Published Tuesday, November 3, 2020 3:00 pm
by John Savant, Director, Government & Community Affairs

Mail-in ballots, with envelopes to open and signatures to check, have always taken more time and manpower to tabulate than in-person votes. And this year, there are simply more mail-in ballots to count than in previous election years.

Pennsylvania is one of three key battleground states — along with Michigan and Wisconsin — with restrictions on when mail-in votes can be processed.  For Berks County, that means that hundreds of election workers began opening mail-in ballots at 7am this morning, and election officials are optimistic that their results can come in shortly after polls close. But in 7 other Pennsylvania counties, mail-in ballot processing won't start until tomorrow, meaning that hundreds of thousands of votes will need to be counted in the days following the election. If the race in Pennsylvania is as close as it was in 2016, we simply won't know who won until enough of those votes are tallied up.

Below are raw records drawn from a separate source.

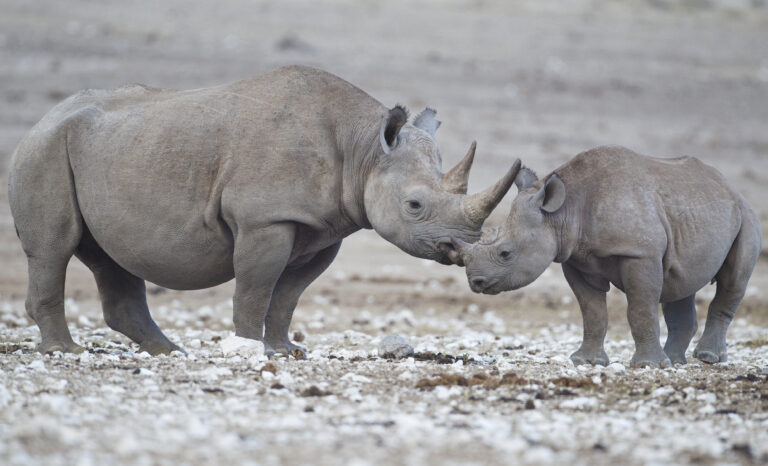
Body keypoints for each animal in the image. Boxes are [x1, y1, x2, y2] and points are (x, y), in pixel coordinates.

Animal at [8, 65, 519, 357]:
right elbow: (256, 287)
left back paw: (170, 354)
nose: (458, 248)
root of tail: (41, 121)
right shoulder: (265, 218)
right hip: (44, 151)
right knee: (54, 247)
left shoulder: (322, 229)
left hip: (104, 149)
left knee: (110, 256)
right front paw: (252, 349)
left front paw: (285, 351)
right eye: (414, 205)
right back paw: (65, 352)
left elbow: (288, 295)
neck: (363, 150)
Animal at [450, 145, 761, 368]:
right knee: (680, 284)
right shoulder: (574, 258)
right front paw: (585, 361)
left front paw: (648, 366)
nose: (475, 282)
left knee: (733, 280)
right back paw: (674, 361)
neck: (563, 212)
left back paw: (707, 358)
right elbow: (592, 310)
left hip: (746, 215)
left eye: (505, 253)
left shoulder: (639, 253)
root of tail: (730, 187)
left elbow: (640, 308)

That said, it's still possible that we will know who won, even if we don't know who won in Pennsylvania. Not all battleground states are slow-counting states. Florida, for example, allows election offices to process mail-in ballots as they come in, up to 22 days before the election, meaning that there could a a close-to-complete county by midnight. If enough of these states swing a certain way, it's possible that one candidate could get to 270 electoral votes before the results from Pennsylvania, Michigan, and Wisconsin come in.

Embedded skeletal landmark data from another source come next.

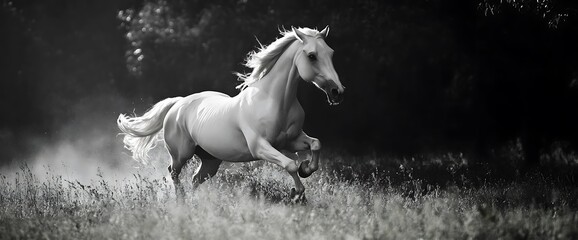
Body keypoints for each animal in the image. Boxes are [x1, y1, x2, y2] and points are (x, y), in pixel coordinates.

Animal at [116, 26, 342, 202]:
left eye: (331, 53)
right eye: (312, 56)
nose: (337, 91)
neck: (274, 100)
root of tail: (178, 104)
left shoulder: (290, 140)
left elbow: (315, 144)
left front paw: (306, 169)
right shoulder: (261, 147)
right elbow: (290, 164)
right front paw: (297, 192)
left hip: (211, 161)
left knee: (195, 179)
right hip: (181, 154)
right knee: (173, 172)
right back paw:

It's also important to note that a clear partisan divide between mail-in and in-person voters could mean that initial unfinished results could appear more favorable for one candidate than the end results, so pay close attention to which vote is being reported. States that process mail-in ballots early should have those results reported first, so initial returns in states like Florida, Georgia, Ohio, and North Carolina might lean heavily Democratic, then become more Republican as the in-person votes are tallied. In Pennsylvania, where in-person votes are likely to be counted first, you could see the opposite effect.

If we don't know who won by the end of tonight, or by the end of tomorrow night, it is not the result of some grand voter fraud scheme, and it isn't the out of the ordinary. There has never been a presidential race in history in which all votes are counted in election night. Be patient!